Sep 26, 2011 12:41
If you need someone to fight for you, all you have to do is give them the chance to. The only fear is that they won't, and if they don't, then they're not worth it. They're not worthy of you. I'd lived with this fear my whole lfie I think, I'd met a lot of people not worthy, a lot of people who wouldn't fight for me. So, this time, this time I gave E- a chance to fight for me. I told him that, from the way it was going, he needed a lot of space lately, that all he could offer was Saturdays, otherwise he would get aggitated if I spent more time than that with him. And I looked at my mother's relationship, she sometimes went weeks without seeing her bf. I sat there in silence for a few moments and then kissed him and left on my own accord, sadly.
Later, while driving home I get a text from E-.
"You're an amazing woman, I love you and care about you and I'm tired of wasting our time with irritation and distance. I'm going to go back to counseling to figure out what the hell is wrong."
My body became wracked with sobbing and catharsis. All of the pain of all of my effort I was completely drained by that day, I had nothing left, I couldn't fight anymore. So he did. I guess that's where belief comes in, where God and picking the right person comes in. Later I got an email from him.
Dearest J-,
I was thinking today about what my life would be like without you.
And I decided it would be a far worse life.
I want to be the right man for you, and I'm committed to figuring out
what's wrong with me. I know that actions speak louder than words, so
look for some loud speech this week.
Every semi-serious relationship I've had in the past has hit a patch
of similar depression, and I ditched it at that point. I don't want
that with you. You're too special, and you mean too much.
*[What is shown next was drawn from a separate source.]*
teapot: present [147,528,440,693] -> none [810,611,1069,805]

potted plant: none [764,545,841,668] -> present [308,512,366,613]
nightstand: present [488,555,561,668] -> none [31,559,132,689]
I don't think for a second that I can go to a couple of counseling
sessions and make everything magically better. I'm pretty sure this
won't be the last apology letter I ever write to you, nor the last
time I ever dismissed you far to casually over the course of weeks.
And I apologize in advance for that.
Please know that, in my heart of hearts, I love you, and am fighting
for you. For us.
-E
so it's not about finding that person who's exactly perfect from the start. It's about finding someone who has things that you can deal with, and is willing to fight and fix things for that relationship, someone who's willing to stand up when you can't. who wants to work every bit as hard as you do at making it work. and who loves you, whole-heartedly.